Quantum dots, carbon nanotubes, graphene...fascinating materials science with nearly impossible materials engineering (at scale and cost for consumer goods).  I hope Nanoco pulls through and finds another market/customer.

mikethemartian 18 Years · 1493 comments

The density of states of an ideal quantum dot is a Dirac delta function so the energy/frequency of its states are exact.

iOS_Guy80 5 Years · 905 comments

Brings make memories of the GT ADVANCED (GTAT) Sapphire turmoil.

wizard69 21 Years · 13358 comments

iOS_Guy80 said:
Brings make memories of the GT ADVANCED (GTAT) Sapphire turmoil.
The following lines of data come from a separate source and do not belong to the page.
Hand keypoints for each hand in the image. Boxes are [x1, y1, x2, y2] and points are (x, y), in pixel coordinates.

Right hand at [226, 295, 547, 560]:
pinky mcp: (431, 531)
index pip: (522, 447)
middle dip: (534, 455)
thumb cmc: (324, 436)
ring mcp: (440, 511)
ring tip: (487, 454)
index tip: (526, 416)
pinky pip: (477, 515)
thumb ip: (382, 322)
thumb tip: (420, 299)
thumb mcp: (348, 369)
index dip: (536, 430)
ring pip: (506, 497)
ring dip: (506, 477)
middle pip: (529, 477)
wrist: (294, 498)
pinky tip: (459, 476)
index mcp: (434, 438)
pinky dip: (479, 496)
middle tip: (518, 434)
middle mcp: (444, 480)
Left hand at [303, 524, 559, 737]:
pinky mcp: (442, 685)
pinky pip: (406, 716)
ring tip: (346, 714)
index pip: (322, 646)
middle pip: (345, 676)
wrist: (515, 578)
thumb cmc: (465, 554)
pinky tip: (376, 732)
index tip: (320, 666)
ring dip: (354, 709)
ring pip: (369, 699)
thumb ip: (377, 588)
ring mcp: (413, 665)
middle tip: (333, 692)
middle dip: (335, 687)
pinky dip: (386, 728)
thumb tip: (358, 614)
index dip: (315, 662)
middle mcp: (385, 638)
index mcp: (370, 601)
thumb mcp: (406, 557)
Maybe not!   This could be a mistake on Apples part.  If successful a QD based sensor could have higher sensitivity so there is good reason to pursue this tech.   Any number of companies could step in here.  

mark fearing 16 Years · 441 comments

wizard69 said:
iOS_Guy80 said:
Brings make memories of the GT ADVANCED (GTAT) Sapphire turmoil.
Maybe not!   This could be a mistake on Apples part.  If successful a QD based sensor could have higher sensitivity so there is good reason to pursue this tech.   Any number of companies could step in here.  

True, but I take it that Apple did their due diligence and realized that either the tech is not working, or the cost to commercialize is too great. Or perhaps they discovered something with the tech that makes it problematic. There is a reason to pursue many technologies but - the whole 'need to ship' steps in.